#### What to work on:
Repeat the listing below exactly. Pictures do not belong in the copy.

#### Data to examine:
━━━━━━

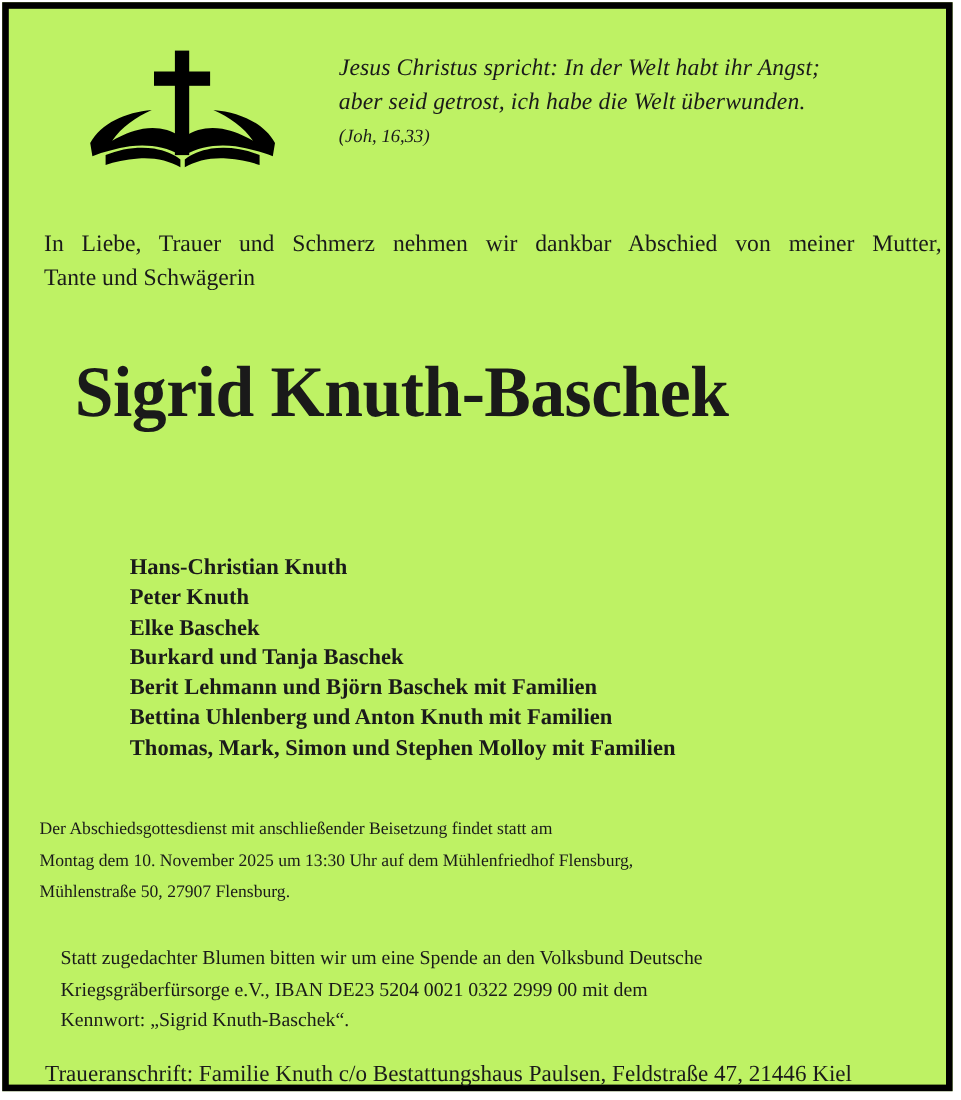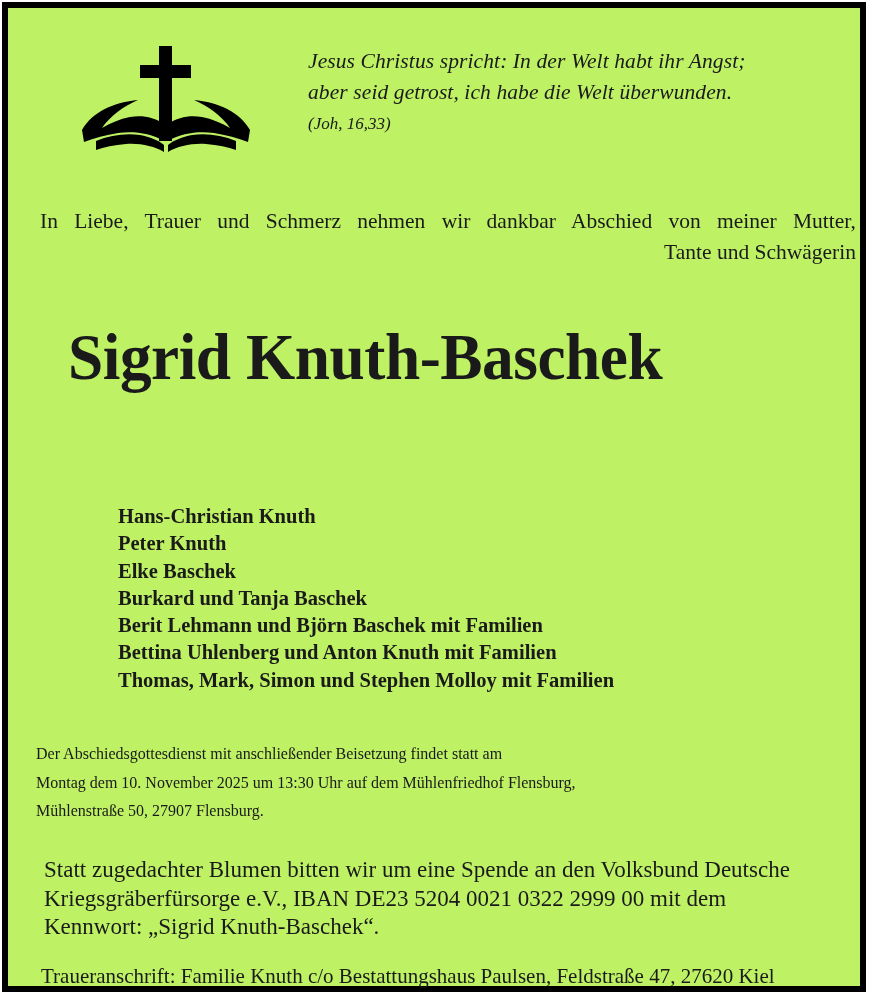"Tante und Schwägerin" .intro-block .l2 { text-align: right -> left }
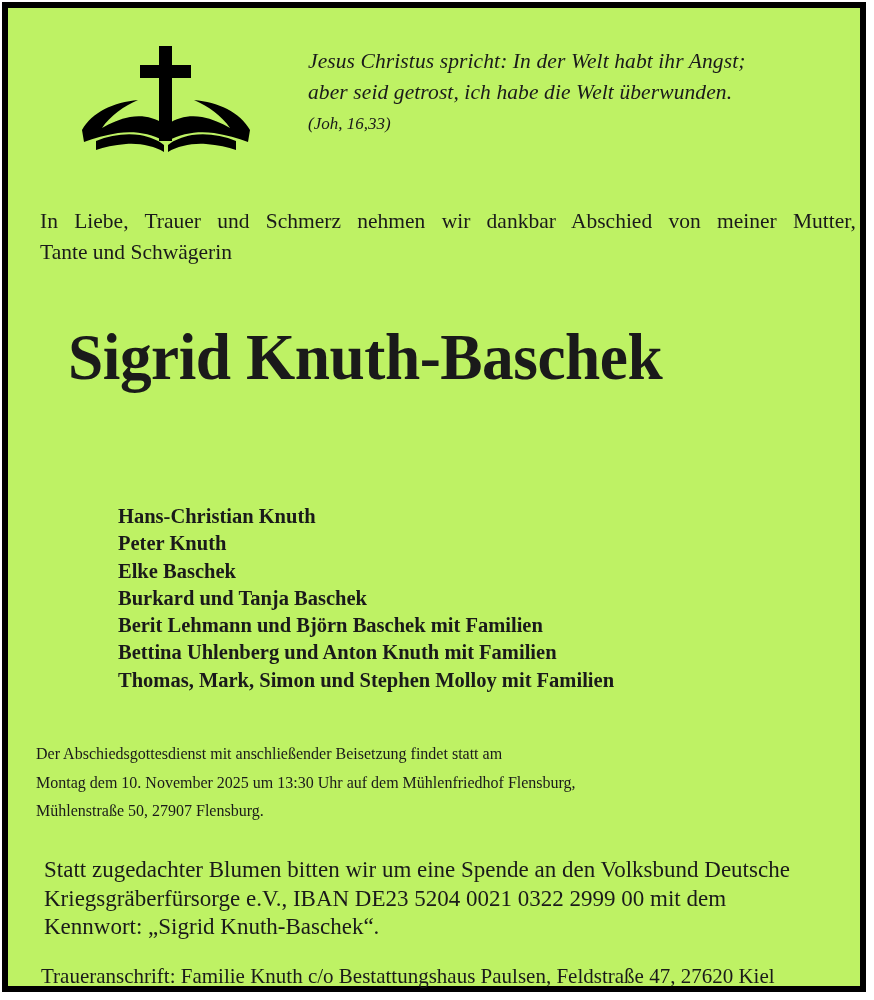"Statt zugedachter Blumen bitten wir" .donation-block { font-size: 23px -> 18px; left: 36px -> 47px }
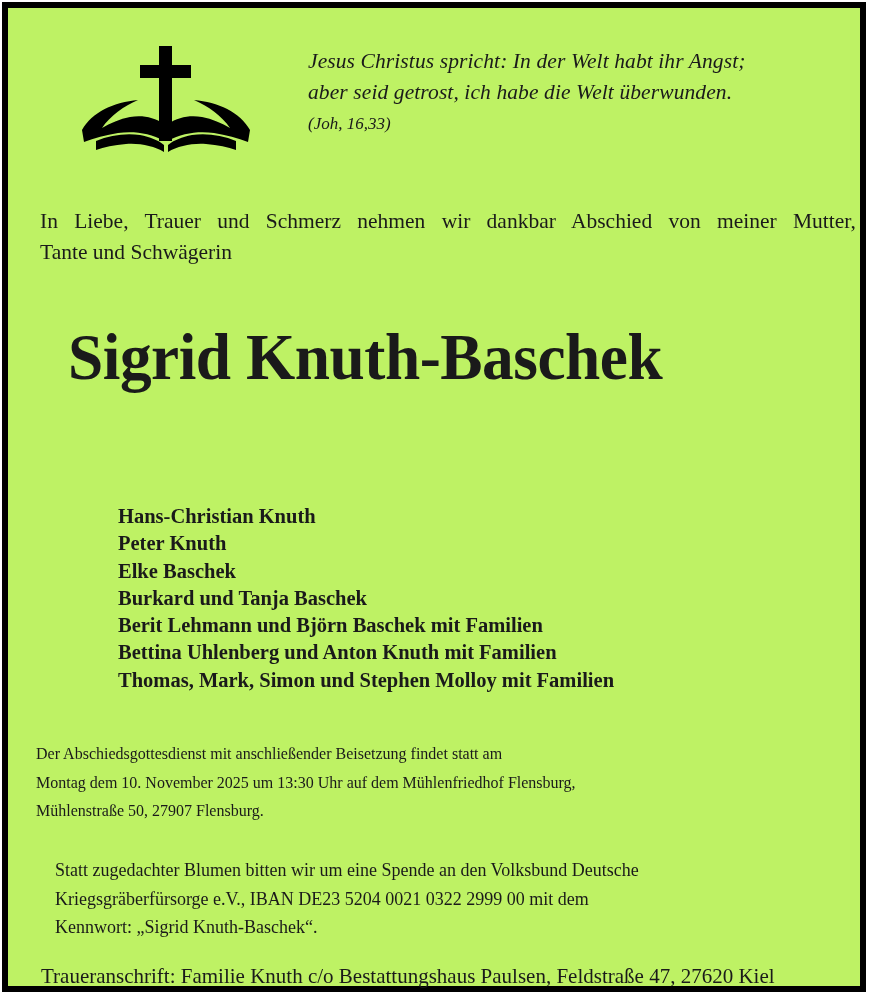"Traueranschrift: Familie Knuth c/o" div.address-block { text: 27620 -> 21446 }
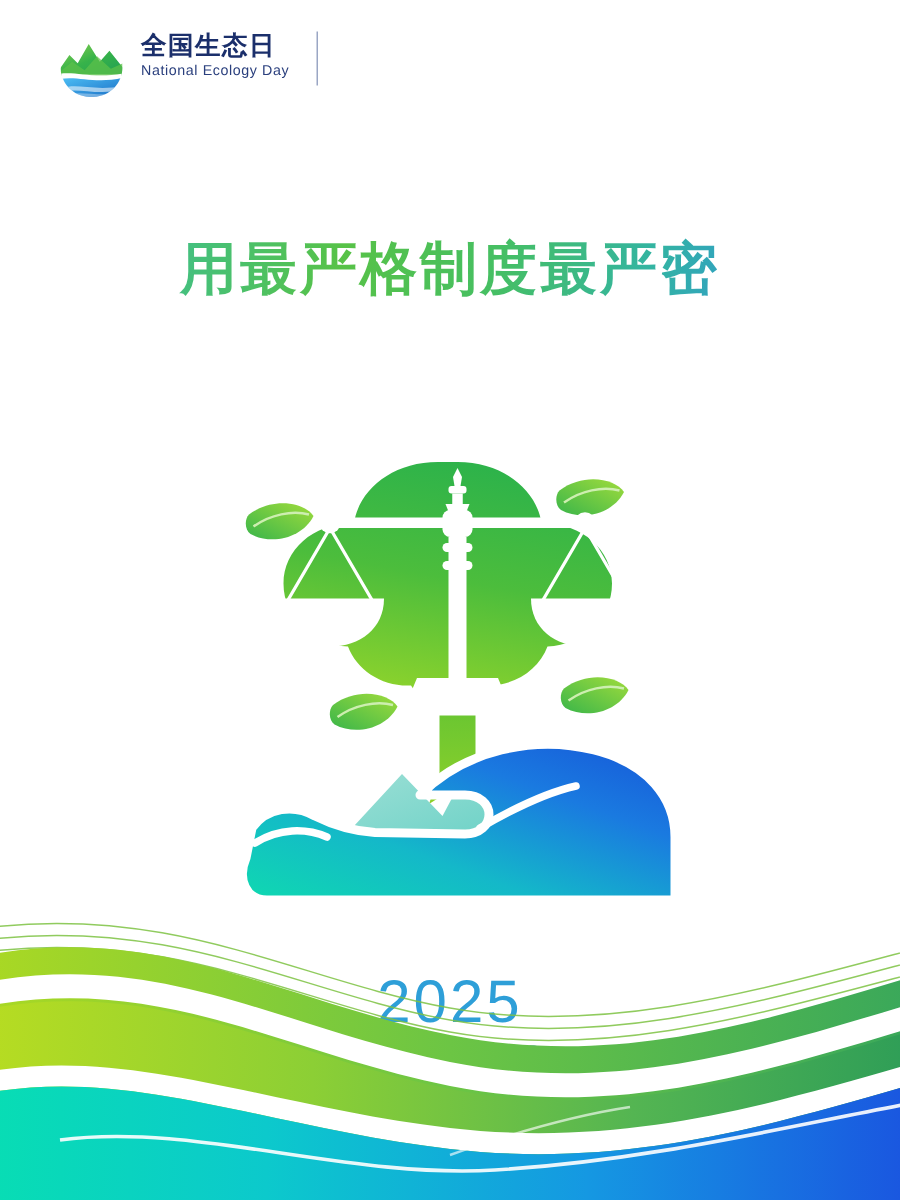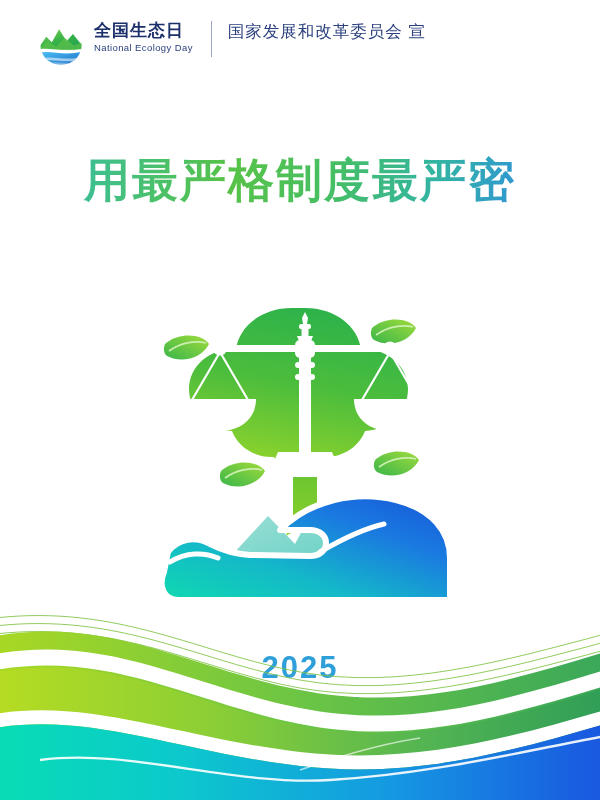"国家发展和改革委员会 宣" span.header-org { html: <span>国家发展和改革委员会 宣</span> -> none }
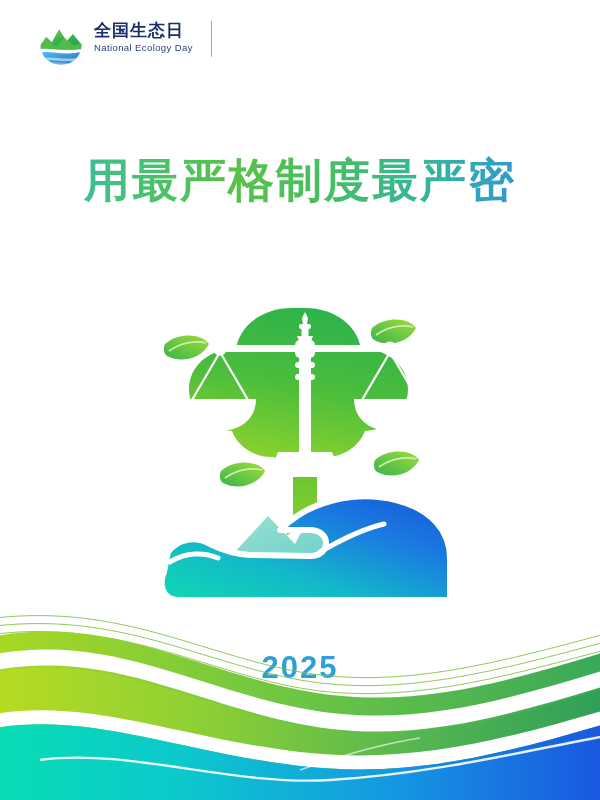"用最严格制度最严密" .title-line { font-size: 46px -> 38px }
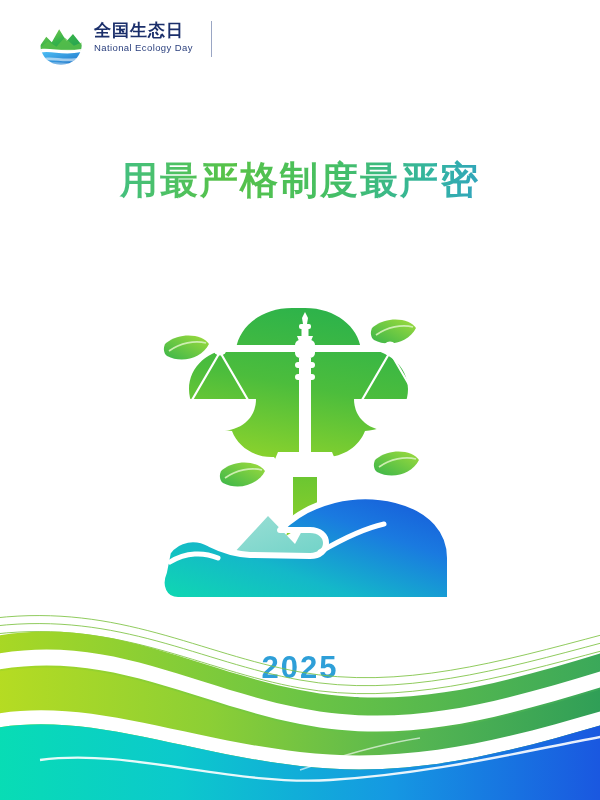"2025" .year { font-size: 31px -> 40px; font-weight: bold -> normal }
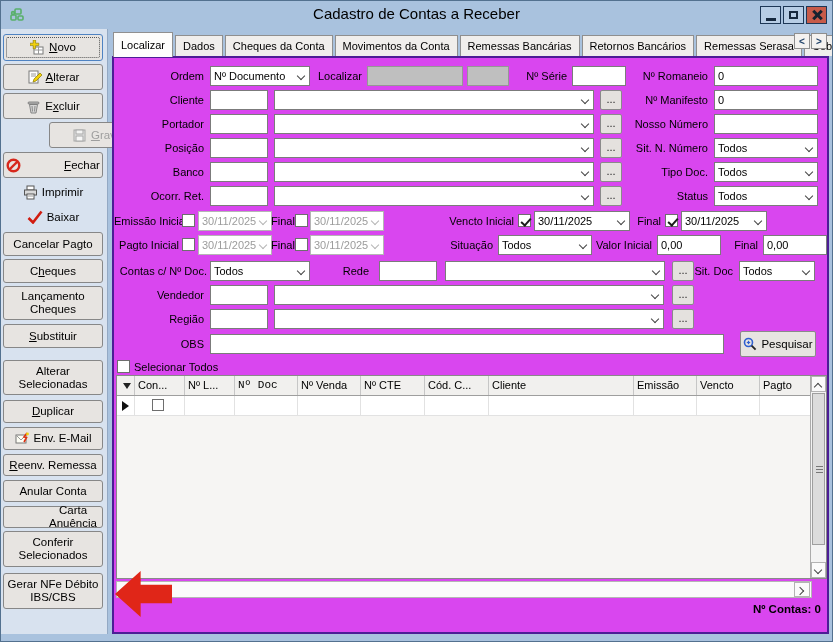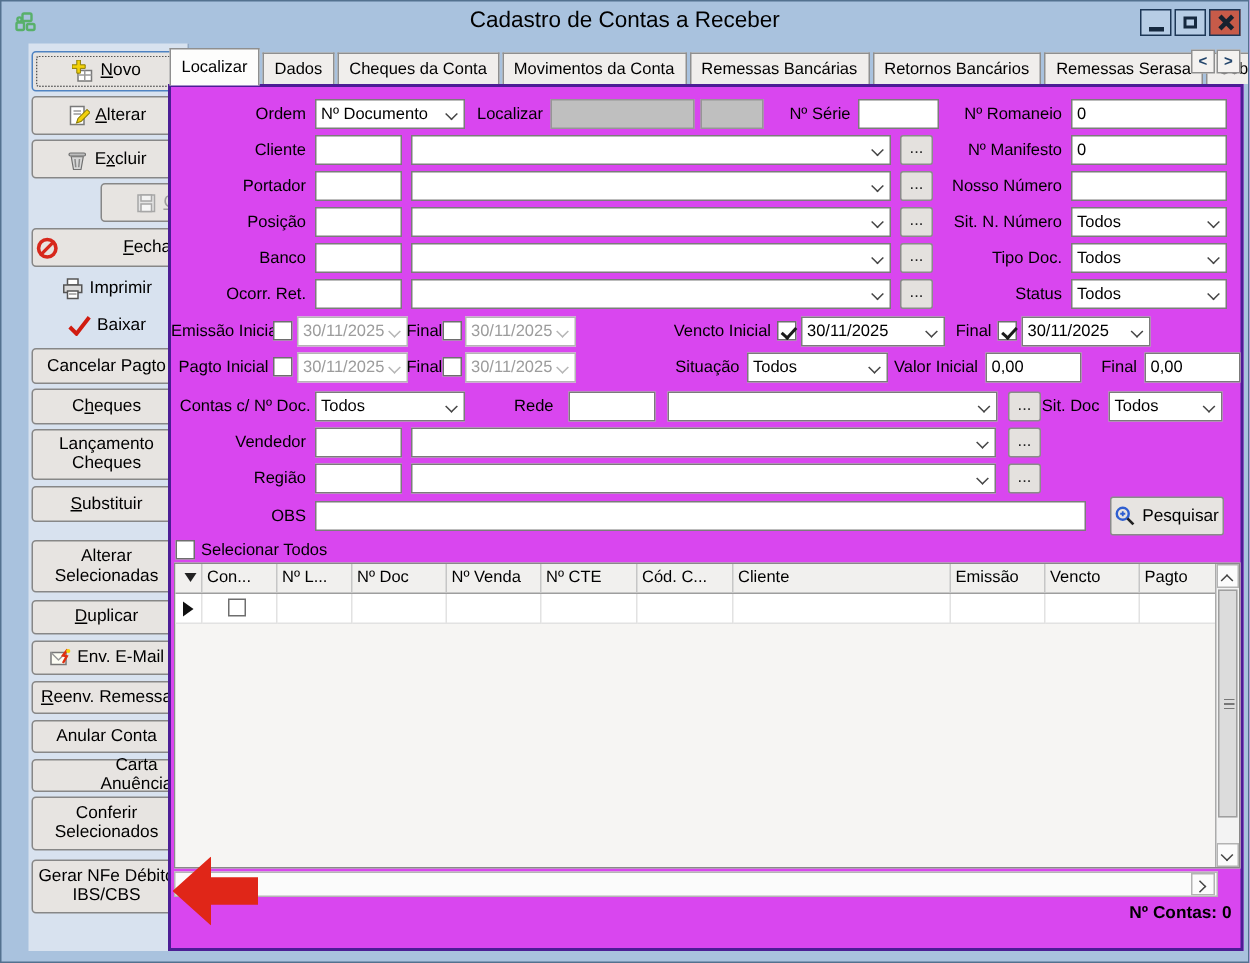"Novo" .sidebar { left: 18px -> 0 }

━━━━━━

#### Solution:
"Tante und Schwägerin" .intro-block .l2 { text-align: right -> left }
"Statt zugedachter Blumen bitten wir" .donation-block { font-size: 23px -> 18px; left: 36px -> 47px }
"Traueranschrift: Familie Knuth c/o" div.address-block { text: 27620 -> 21446 }
"国家发展和改革委员会 宣" span.header-org { html: <span>国家发展和改革委员会 宣</span> -> none }
"用最严格制度最严密" .title-line { font-size: 46px -> 38px }
"2025" .year { font-size: 31px -> 40px; font-weight: bold -> normal }
"Novo" .sidebar { left: 18px -> 0 }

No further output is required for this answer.